Wednesday 12 May 2010

Irving Penn at the National Portrait Gallery


Yesterday I finally went to see the Irving Penn exhibition at the National Portrait and boy was it worth the wait! Penn's portraits are absolutely stunning and he has always been a great inspiration to me. With each portrait one could easily tell who the sitter was and learn a little about what they did. Penn manages to get such honesty from the sitter and I felt such an intimacy with the person which I feel many other portrait photographers fail to achieve. I had such a fantastic time and really did not want to leave and definitely bought the catalogue!

However, the catalogue was a little disappointing compared to how great the exhibition was. It didn't contain the whole exhibition and some of my favourite images weren't included. Although Irving Penn's other books are definitely a lot more successful in my opinion, this one was still worth buying just as a momentum of the exhibition as unfortunately there were no postcards of it for a sale, which I was a little annoyed about as I like to collect a few postcards of my favourite images from any exhibitions I go to. The exhibition is only on for another few weeks and so I encourage anyone and everyone who gets a chance to go see it!




I also visited the Tate Modern as I hadn't been there for a while and always love the variety of exhibitions they have on as well as their permanent exhibition, which is always worth going back to! There wasn't anything in particular I went to see but two exhibitions were really enjoyable.



The first was "Van Doesburg and the International Avant-Garde - Constructing a New World" which I knew nothing of and suprised me at how much I liked it! It was a unique and exciting chance for van Doesburg's work to be seen for the first time in the UK and his follows in the footsteps of a series of exhibitions looking at different aspects of Modernism, conceived by Vicente Todolí, Director of Tate Modern.
"Van Doesburg, who worked in disciplines within art, design and text, founded the far-reaching movement and magazine De Stijl. This artistic movement of painters, architects and designers sought to build a new society in the aftermath of World War I, advocating an international style of art and design based on a strict geometry of horizontals and verticals.
Van Doesburg travelled extensively in Europe in the 1920s making connections and collaborating with avant-garde contemporaries of the time. This exhibition explores Doesburg's role as promoter of Dutch Neoplasticism, his Dada personality, his efforts to influence the Bauhaus, his links with international Constructivists, and his creation of the group Art Concret. Including over 350 works (many unseen in the UK before) by key artists as Jean Arp, Constantin Brancusi, László Moholy-Nagy, Piet Mondrian, Francis Picabia, Gerrit Rietveld, Kurt Schwitters and Sophie Taeuber, the exhibition features van Doesburg's rarely-seen Counter-Composition paintings and designs for the Café Aubette in Strasbourg, furniture such as Rietveld's iconic Red-Blue chair, as well as typography, magazines, stained glass, film, music, sculpture and more."
The exhibition was colourful, experimental and exciting and I ended up buying the catalogue as I wanted to learn more about this 'Avant-Garde' art movement that I knew nothing of. Although I was not familiar with his work I had seen some exhibitions from others also showcased like Piet Mondrian and Francias Picabia, but otherwise was clueless about the movement and the other artists. Again this was an exhibition worth seeing, full of sculptures, films, paintings and a whole mix of different art media. I throughly enjoyed it and recommend it to others but hurry it ends on the 16th May!

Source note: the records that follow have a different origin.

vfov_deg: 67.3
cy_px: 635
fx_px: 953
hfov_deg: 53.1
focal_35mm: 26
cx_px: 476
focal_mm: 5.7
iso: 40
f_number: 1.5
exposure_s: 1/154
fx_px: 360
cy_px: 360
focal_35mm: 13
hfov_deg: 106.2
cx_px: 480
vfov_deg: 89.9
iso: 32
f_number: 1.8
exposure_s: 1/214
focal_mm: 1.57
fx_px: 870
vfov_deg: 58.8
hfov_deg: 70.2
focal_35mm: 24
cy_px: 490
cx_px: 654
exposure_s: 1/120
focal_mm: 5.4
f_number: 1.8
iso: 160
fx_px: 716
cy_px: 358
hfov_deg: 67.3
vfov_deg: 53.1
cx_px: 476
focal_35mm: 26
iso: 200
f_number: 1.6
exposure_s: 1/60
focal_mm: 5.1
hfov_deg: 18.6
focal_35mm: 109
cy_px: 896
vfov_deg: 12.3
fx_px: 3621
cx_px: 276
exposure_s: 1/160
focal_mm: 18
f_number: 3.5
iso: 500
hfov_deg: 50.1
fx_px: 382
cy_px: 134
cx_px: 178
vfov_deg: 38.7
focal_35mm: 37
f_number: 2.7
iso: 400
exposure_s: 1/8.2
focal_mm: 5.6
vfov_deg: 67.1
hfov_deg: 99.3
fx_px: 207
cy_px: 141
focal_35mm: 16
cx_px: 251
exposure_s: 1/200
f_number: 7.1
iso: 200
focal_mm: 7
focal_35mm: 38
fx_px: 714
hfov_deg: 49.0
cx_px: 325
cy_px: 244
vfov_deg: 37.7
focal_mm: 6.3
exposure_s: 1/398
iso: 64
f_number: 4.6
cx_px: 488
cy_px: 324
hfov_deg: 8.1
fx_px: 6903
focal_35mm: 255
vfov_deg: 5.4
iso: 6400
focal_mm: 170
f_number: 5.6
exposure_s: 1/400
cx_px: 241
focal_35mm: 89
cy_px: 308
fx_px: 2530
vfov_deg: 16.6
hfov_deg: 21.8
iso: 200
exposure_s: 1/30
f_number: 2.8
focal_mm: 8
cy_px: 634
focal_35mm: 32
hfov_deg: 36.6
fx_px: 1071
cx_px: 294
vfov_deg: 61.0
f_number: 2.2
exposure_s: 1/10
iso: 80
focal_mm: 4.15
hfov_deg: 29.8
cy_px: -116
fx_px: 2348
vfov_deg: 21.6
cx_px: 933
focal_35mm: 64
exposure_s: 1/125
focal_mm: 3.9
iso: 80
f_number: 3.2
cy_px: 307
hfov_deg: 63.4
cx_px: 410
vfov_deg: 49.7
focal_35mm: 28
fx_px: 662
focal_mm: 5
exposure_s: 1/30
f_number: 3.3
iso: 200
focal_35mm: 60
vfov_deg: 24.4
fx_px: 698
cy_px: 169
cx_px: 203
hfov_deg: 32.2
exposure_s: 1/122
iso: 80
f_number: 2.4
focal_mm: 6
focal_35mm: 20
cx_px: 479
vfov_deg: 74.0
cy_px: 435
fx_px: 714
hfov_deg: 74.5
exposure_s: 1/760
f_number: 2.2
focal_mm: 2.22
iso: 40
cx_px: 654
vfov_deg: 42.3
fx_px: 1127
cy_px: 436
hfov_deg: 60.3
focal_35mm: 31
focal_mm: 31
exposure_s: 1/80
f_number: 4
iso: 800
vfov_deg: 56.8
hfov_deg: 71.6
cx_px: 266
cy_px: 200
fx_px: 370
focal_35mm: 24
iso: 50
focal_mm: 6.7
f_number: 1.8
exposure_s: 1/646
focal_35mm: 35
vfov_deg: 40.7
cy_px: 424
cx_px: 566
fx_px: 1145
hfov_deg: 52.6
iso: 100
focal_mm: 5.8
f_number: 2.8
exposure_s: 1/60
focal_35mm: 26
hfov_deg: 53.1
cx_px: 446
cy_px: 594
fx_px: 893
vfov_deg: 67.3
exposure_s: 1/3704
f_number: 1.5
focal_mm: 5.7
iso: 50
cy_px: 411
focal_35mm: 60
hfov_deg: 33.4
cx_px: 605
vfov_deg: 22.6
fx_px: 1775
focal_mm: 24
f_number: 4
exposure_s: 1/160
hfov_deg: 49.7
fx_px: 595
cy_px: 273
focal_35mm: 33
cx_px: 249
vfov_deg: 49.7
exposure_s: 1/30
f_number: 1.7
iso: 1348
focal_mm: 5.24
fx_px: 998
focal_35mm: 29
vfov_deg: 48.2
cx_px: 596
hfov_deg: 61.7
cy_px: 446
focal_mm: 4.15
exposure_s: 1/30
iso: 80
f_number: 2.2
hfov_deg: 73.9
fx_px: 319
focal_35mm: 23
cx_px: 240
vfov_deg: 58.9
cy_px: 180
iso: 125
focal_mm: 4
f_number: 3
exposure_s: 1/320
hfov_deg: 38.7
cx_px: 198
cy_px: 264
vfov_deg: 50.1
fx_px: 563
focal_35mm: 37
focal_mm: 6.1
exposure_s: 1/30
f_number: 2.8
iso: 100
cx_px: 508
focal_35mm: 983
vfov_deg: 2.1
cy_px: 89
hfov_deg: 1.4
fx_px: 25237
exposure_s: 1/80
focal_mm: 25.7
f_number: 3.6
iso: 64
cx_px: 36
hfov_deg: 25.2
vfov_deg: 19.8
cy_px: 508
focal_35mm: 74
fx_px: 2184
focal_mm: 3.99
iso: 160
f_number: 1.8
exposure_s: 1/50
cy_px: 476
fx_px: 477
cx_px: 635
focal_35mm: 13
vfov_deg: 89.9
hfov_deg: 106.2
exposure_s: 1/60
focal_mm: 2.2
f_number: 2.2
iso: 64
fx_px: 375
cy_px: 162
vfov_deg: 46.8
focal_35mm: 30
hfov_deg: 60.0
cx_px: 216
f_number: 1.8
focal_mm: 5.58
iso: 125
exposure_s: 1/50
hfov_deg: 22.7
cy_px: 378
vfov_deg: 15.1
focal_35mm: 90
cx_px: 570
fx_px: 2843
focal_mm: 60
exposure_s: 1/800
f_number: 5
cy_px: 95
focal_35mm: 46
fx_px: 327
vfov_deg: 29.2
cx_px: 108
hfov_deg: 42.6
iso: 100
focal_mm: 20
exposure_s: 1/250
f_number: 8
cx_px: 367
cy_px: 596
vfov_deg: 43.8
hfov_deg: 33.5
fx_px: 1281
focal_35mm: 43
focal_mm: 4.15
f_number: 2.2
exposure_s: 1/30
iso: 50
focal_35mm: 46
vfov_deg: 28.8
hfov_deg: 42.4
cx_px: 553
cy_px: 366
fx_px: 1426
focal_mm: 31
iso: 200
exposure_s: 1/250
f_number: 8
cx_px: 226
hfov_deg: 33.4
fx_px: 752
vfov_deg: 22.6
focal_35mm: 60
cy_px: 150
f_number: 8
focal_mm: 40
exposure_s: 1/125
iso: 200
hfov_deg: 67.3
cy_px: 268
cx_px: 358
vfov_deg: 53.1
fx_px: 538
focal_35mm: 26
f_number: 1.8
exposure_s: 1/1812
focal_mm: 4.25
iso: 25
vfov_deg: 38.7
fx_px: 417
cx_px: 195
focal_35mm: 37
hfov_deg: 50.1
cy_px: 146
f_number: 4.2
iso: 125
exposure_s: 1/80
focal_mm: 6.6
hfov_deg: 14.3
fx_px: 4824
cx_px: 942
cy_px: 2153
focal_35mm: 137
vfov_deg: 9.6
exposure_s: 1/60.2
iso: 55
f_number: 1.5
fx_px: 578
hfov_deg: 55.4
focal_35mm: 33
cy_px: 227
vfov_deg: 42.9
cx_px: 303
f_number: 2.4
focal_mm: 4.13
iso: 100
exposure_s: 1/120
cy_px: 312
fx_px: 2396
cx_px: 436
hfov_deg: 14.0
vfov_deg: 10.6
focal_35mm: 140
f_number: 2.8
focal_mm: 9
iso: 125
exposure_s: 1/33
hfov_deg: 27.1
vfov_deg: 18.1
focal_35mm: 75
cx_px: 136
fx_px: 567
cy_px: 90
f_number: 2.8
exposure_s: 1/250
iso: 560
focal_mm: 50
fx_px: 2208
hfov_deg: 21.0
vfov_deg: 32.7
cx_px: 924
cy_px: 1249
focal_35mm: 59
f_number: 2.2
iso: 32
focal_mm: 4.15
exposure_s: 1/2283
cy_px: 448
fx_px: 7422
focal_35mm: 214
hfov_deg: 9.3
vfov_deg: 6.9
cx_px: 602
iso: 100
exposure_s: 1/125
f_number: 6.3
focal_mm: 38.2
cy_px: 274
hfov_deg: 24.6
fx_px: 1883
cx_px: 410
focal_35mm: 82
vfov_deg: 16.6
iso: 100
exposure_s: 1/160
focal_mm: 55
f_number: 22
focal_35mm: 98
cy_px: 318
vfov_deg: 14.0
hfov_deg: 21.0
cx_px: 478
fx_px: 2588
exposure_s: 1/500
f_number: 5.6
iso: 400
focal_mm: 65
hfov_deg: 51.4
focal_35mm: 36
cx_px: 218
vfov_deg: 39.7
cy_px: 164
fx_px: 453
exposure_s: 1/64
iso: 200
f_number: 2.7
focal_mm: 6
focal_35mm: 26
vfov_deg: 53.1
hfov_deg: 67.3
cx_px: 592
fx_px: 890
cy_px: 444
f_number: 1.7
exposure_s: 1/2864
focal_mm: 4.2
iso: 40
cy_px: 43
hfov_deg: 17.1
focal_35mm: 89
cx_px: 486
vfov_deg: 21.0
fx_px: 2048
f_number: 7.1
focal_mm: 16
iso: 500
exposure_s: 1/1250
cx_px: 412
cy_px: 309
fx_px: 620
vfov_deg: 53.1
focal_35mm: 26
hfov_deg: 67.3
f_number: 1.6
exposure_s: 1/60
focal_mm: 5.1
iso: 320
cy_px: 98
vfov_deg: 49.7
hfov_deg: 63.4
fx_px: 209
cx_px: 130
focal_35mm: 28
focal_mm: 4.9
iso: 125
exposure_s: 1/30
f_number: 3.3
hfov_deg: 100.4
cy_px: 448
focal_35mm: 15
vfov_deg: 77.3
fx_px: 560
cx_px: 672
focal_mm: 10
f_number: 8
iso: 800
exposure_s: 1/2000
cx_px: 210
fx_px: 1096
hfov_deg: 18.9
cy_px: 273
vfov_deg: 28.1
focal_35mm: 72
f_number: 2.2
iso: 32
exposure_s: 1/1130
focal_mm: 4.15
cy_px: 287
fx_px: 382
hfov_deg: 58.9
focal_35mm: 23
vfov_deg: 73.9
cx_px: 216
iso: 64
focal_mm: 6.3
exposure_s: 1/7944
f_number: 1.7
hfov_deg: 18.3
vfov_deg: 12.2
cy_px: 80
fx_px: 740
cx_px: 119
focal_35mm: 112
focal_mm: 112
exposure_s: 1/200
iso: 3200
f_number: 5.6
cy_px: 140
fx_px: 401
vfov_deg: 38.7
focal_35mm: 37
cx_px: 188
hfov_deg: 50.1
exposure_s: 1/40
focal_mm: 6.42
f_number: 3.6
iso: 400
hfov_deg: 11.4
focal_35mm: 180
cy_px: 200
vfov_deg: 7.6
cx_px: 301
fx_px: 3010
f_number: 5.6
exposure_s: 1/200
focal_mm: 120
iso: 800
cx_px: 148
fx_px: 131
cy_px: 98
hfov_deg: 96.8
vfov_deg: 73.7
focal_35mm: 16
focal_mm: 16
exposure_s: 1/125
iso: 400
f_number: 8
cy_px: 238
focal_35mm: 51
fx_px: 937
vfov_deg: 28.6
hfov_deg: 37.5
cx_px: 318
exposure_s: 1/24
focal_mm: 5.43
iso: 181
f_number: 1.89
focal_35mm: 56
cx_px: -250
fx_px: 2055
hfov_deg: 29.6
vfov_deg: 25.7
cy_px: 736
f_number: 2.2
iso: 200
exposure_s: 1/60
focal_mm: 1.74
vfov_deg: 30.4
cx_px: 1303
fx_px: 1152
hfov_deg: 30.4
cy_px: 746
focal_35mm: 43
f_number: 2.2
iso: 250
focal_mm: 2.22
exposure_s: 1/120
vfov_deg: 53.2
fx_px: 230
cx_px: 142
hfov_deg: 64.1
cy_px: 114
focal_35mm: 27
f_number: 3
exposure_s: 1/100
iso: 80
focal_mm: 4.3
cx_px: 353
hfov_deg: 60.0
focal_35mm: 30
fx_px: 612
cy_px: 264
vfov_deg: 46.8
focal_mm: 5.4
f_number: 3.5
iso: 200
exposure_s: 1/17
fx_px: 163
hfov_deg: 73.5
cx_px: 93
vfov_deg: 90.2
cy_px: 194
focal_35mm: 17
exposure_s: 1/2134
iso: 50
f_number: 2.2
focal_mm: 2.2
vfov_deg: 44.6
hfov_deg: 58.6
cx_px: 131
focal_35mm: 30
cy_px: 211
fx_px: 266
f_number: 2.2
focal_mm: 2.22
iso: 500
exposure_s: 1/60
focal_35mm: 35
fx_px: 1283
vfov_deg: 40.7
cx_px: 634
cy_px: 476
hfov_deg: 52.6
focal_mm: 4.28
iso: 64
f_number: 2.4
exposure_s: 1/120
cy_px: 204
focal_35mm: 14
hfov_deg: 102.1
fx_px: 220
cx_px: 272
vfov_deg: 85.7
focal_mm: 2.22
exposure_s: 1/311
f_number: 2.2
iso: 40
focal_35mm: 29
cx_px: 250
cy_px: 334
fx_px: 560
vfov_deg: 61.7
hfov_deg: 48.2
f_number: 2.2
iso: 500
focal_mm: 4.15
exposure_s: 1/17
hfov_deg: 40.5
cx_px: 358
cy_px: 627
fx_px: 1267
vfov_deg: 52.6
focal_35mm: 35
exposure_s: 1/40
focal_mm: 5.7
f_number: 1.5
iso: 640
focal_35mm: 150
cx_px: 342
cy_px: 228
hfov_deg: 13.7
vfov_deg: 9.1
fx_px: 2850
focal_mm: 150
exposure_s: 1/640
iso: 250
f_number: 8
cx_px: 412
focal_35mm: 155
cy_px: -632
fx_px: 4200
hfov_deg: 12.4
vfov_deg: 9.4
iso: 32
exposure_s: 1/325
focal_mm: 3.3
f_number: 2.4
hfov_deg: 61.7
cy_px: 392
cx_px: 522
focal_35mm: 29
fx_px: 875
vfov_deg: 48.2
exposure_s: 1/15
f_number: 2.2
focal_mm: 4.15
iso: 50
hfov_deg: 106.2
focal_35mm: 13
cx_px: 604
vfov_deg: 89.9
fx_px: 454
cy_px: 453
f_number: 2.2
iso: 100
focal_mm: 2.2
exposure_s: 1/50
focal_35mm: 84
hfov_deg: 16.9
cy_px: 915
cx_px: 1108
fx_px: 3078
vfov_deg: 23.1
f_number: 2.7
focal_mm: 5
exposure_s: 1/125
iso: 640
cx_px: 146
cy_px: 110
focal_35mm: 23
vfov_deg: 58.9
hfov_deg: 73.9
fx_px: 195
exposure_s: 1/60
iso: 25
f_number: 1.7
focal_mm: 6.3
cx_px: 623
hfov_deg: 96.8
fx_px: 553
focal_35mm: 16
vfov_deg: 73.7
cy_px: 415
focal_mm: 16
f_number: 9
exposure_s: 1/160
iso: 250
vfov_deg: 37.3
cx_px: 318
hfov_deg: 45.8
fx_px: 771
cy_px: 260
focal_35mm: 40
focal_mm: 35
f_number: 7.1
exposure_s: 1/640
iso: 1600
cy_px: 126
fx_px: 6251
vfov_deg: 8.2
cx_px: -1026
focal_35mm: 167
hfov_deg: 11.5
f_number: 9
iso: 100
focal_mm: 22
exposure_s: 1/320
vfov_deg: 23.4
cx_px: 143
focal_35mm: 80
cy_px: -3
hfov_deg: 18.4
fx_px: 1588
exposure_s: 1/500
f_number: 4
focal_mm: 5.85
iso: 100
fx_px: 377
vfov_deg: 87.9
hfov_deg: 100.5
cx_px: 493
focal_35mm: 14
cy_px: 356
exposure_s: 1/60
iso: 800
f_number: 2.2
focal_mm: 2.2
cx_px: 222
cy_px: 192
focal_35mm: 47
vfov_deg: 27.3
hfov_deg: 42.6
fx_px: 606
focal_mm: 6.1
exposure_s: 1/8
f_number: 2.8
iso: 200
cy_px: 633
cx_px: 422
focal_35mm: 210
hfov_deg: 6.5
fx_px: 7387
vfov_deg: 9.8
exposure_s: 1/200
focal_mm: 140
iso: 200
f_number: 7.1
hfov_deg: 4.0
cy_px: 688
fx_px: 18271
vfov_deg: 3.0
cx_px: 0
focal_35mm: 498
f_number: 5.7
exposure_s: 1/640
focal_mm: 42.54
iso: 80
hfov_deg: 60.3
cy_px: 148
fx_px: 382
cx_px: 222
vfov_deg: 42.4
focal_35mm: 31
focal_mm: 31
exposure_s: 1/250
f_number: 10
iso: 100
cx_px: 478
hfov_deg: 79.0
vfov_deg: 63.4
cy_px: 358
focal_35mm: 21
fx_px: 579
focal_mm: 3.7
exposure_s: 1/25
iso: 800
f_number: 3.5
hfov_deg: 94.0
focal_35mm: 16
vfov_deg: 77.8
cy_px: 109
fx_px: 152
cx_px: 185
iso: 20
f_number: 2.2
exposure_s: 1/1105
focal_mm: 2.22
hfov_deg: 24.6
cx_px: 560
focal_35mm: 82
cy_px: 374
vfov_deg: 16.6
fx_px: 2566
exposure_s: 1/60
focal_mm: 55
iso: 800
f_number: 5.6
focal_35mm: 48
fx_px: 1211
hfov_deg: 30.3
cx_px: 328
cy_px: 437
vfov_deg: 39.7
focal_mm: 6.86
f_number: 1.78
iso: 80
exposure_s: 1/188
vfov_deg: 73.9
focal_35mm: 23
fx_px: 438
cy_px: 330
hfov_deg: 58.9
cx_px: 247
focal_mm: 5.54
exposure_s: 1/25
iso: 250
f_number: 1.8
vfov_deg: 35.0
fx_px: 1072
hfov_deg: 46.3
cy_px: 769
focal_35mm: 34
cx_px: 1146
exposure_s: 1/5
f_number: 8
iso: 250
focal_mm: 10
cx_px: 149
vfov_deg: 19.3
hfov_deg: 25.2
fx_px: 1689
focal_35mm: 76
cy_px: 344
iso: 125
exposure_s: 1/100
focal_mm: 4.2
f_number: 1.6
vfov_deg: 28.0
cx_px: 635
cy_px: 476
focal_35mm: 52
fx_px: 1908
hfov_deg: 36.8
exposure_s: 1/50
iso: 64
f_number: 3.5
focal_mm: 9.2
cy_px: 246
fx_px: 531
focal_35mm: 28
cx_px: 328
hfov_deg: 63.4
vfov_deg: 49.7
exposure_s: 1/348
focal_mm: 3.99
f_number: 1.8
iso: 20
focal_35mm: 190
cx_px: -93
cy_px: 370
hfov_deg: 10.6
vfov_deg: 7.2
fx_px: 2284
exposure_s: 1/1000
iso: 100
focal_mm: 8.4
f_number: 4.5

The other artist was Simryn Gill who had a room containing her current project "Dalam" which situated within the exhibition entitled "Photographic Typologies". The five-room display gathers a range of artists who use photography to approach a topic or theme systematically, creating multiple images of similar subjects.
Gill's display "Dalam" was a room filled with many pictures of various rooms. The rooms were all photographed in the same medium format, from the same height and the same lighting. The 258 photographs that form Dalam, (Malay for deep; inside; interior), are the outcome of Simryn Gill’s travel across the Malaysian Peninsula over an 8 week period. Gill knocked on the doors of strangers and asked if she could enter their houses to photograph their living rooms. Perhaps surprisingly, most said yes, and the resulting works are a fascinating index of how people live as well as conveying why the artist undertook this project.
The project was a fascinating documentation of people's homes and I loved the whole concept and technicalities behind the body of work. However I thought the way the photographs were displayed in the Tate Modern was a little... well sloppy. Each images top corners were nailed to the wall and whilst I liked the simplicity of the display, I felt that all four corners should have been secured down as the bottom was flapping away from the wall which slightly ruined the impact from the mass of images. Yet still a fantastic project with a great idea and wonderfully colourful images. Another exhibitions worth seeing and I will definitely be looking up more of Gill's work.